Trainer Coordination Checklist

Behind the Scenes

Planning for an event agenda doesn’t end with finalizing its design and content - there is a whole series of activities and preparation that must also be in place ‘behind the scenes’ in order to run a successful event and agenda.

The content of an agenda is led by a configuration of trainers and co-trainers, frequently with distinct roles, areas of expertise, and training styles; this is on top of any other support staff who all together make up the training team. For participants, the experience of a training event should be as smooth and seamless as possible - the training team can better ensure this by building into the agenda scheduled opportunities before, during, after each day of, and immediately following an event to coordinate with one another.

Who is facilitating which session? How will changes be made to the agenda based on participant feedback? What is to be done in the event of an emergency? To have these important, ongoing conversations and remain consistently on the same page with one another, trainers and training staff must make sure that sufficient time is set aside to discuss and finalize these points in the Trainer Coordination Checklist below.

Just like the Agenda Checklist above, this one features:
  • a) details about the “what” of each of these composite parts, and…
  • b) links to relevant resources elsewhere on LevelUp (where applicable).

Trainer Coordination Checklist

1. Training Team Roles (Pre-Event & First Day)

Pre-Event, the roles of everyone directly involved in the training, including trainers, co-trainers, supporting staff, organizations, and participants should be clear amongst those running the training. On the first day, introduce everyone who will be in the room if this hasn’t already happened before the event, so that it is clear to participants as well.

Further Resources

2. Trainer & Co-Trainer Schedule (Pre-Event & Daily, After-Hours)

The schedule of how the trainers and co-trainers will lead, co-lead and/or support various sessions. Given how much energy it takes to be the main trainer, it’s advisable to trade off leading sessions when you have qualified co-trainers.

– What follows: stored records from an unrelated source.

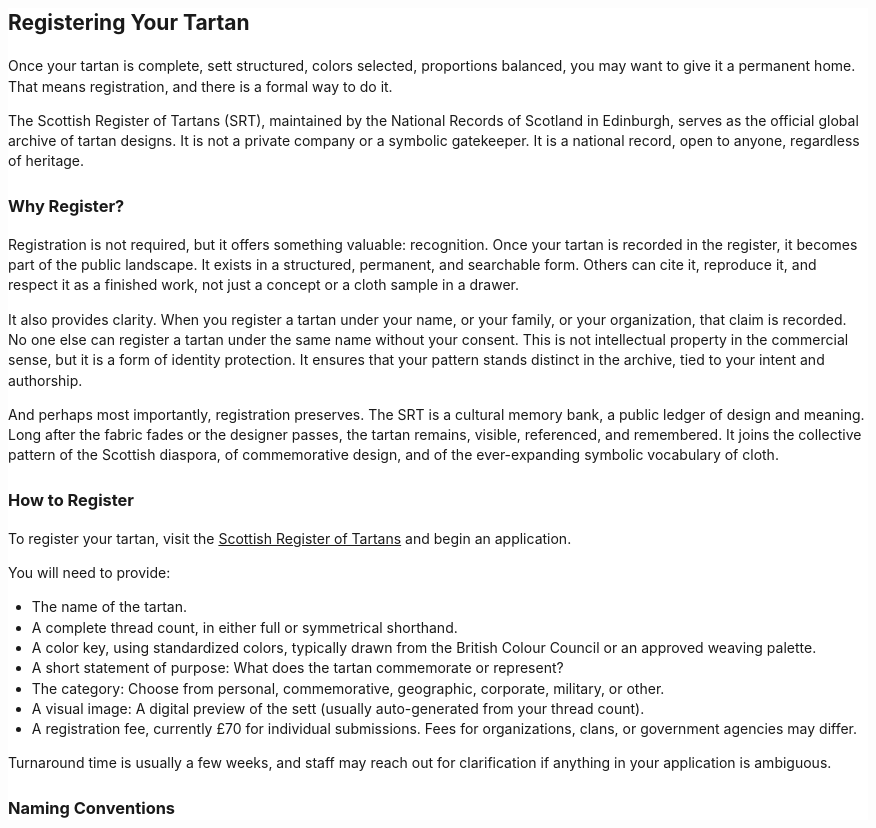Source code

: ## Registering Your Tartan

Once your tartan is complete, sett structured, colors selected, proportions
balanced, you may want to give it a permanent home. That means registration, and
there is a formal way to do it.

The Scottish Register of Tartans (SRT), maintained by the National Records of
Scotland in Edinburgh, serves as the official global archive of tartan designs.
It is not a private company or a symbolic gatekeeper. It is a national record,
open to anyone, regardless of heritage.

### Why Register?

Registration is not required, but it offers something valuable: recognition.
Once your tartan is recorded in the register, it becomes part of the public
landscape. It exists in a structured, permanent, and searchable form. Others can
cite it, reproduce it, and respect it as a finished work, not just a concept or
a cloth sample in a drawer.

It also provides clarity. When you register a tartan under your name, or your
family, or your organization, that claim is recorded. No one else can register a
tartan under the same name without your consent. This is not intellectual
property in the commercial sense, but it is a form of identity protection. It
ensures that your pattern stands distinct in the archive, tied to your intent
and authorship.

And perhaps most importantly, registration preserves. The SRT is a cultural
memory bank, a public ledger of design and meaning. Long after the fabric fades
or the designer passes, the tartan remains, visible, referenced, and remembered.
It joins the collective pattern of the Scottish diaspora, of commemorative
design, and of the ever-expanding symbolic vocabulary of cloth.
 
### How to Register

To register your tartan, visit the [Scottish Register of
Tartans](https://www.tartanregister.gov.uk/) and begin an application.

You will need to provide:
-   The name of the tartan.
-   A complete thread count, in either full or symmetrical shorthand.   
-   A color key, using standardized colors, typically drawn from the British
    Colour Council or an approved weaving palette.
-   A short statement of purpose: What does the tartan commemorate or represent?
-   The category: Choose from personal, commemorative, geographic, corporate,
    military, or other.
-   A visual image: A digital preview of the sett (usually auto-generated from
    your thread count).
-   A registration fee, currently £70 for individual submissions. Fees for
    organizations, clans, or government agencies may differ.

Turnaround time is usually a few weeks, and staff may reach out for
clarification if anything in your application is ambiguous.

### Naming Conventions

Be careful to pace yourself so you don’t burn out during the training.

Further Resources

3. “Open Office Hours” (Variable Times)

There is great utility in having trainers offer “open office hours” for participants during multi-day trainings in order to give participants opportunities for 1:1 (or small group) assistance. These are useful for “parking lot” concerns that come up during a training that aren’t directly relevant to the entire group, and particularly for complex issues (e.g., malware removal). Depending on the training schedule, these can be held either during the second half of a long lunch period, after the main training day has ended, or during any “off” periods during the training.

Further Resources

4. Contingency Plans (Pre-Event)

Do you have a back-up plan if one of your main resources aren’t available or go out (like electricity, connectivity, etc.)? Also, ensure that plans are in place in case the training becomes unsafe in some way, especially if you are providing a training for high-risk participants or in a risky context. Make sure that everyone on the training team is clear on what the plan is, and what they are expected to do in case it must be enacted.

Further Resources

5. Daily Evaluation & Agenda Review (Daily, After-Hours)

Daily pluses and deltas, as described above under #10. Trainers should meet briefly at the end of every day to go over participants’ plusses and deltas and tweak the event and agenda as need be (within reason), in order to continually improve the training as it continues. At the beginning of the subsequent day’s training with participants, trainers should take a short period of time to review the plus highlights, and then bring up any deltas that are broadly shared and address them.

Further Resources

Common Pitfalls of Agenda Planning

Avoid a one-size-fits-all approach.

Every digital security training event is unique, whether due to different participants, content, or needs; arriving with a standard, pre-set agenda each time does your participants a disservice. In the best-case scenario, this may leave some participants feeling disempowered or ‘spoken down’ to; tn the worst case scenario, you could teach people to use software which is illegal or dangerous to use in their context.

Don’t make your content too advanced.

If your audience’s level is basic and their main concerns are still basic computer hygiene and information management, stay there with them. Don’t just jump into TrueCrypt if half your audience has devices that are badly infected with malware.

Be a Responsible Data Gatherer.

While it is understandable that, before the training, you may want to gather as much information as is possible from participants to aid your preparation, you should always be careful to check whether the information you may wish to gather would be considered sensitive by the participants and they would rather not share it over an insecure channel (i.e. unencrypted email).